Public health policy in recent years has favoured a reduction in saturated fats in favour of polyunsaturated fats due to the numerous health benefits of polyunsaturated fatty acids (PUFAs). Previous studies have demonstrated that PUFAs modulate gonadal steroidogenesis. We have therefore investigated the hypothesis that PUFAs modify steroidogenesis through affecting components of the cholesterol metabolising machinery, including steroidogenic acute regulatory (StAR) protein and the nuclear receptors peroxisome proliferator activated receptor (PPAR) and liver X receptor (LXR). Both PPARs and LXR can act as sensors of lipids derived from either the diet or intracellular metabolism, and can regulate diverse aspects of cholesterol and fatty acid homeostasis.
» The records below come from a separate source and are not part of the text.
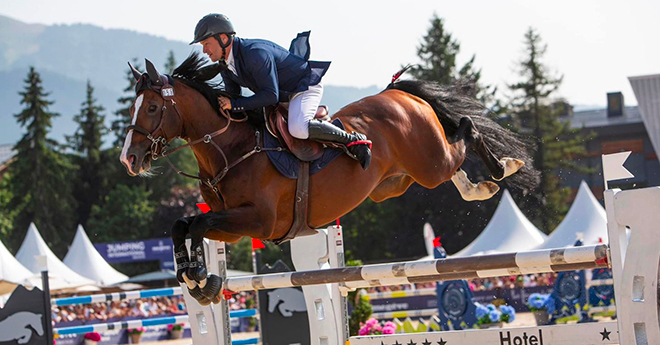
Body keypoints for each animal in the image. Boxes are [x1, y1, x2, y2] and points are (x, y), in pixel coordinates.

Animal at [121, 52, 540, 306]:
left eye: (154, 107)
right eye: (133, 107)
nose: (129, 158)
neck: (230, 148)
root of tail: (399, 94)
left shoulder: (258, 220)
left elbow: (198, 224)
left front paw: (199, 278)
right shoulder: (235, 228)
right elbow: (182, 224)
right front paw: (191, 276)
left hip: (428, 161)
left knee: (466, 128)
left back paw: (503, 168)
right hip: (396, 182)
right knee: (452, 167)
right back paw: (477, 187)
In vivo studies were carried out using 2 groups of synchronized Welsh mountain ewes (n=8) that were individually feed either a control, or Linseed (n-3 PUFA) diet for 6 weeks. At the end of the experiment all animals were humanely slaughtered and adrenal glands and ovaries were collected for analysis of protein expression by western blotting. The Y1 mouse adrenocortical cell line was used to investigate the effects of PUFAs in vitro.
Both PPARγ2 and LXR were highly expressed in the ovine adrenals and ovaries but their levels of expression were unaffected by the high n-3 PUFA diet. However, levels of StAR protein expression were significantly inhibited in both ovaries (control 1.433±0.32, n-3 0.384±0.09 optical density units, n=8, P<0.05) and adrenals (control 4.760±0.846, n−3 1.975±0.557 optical density units, n=8, P<0.05). In Y1 cells, low levels of PPAR and LXR were detected under control conditions. In accord with the in vivo findings, PUFA treatment in vitro significantly inhibited StAR protein expression. We conclude that PUFAs in vivo and in vitro significantly decrease expression of StAR protein and thereby compromise steroidogenesis. The mechanistic nature of the inhibitory action of PUFAs does not appear to include either PPARγ2 or LXR.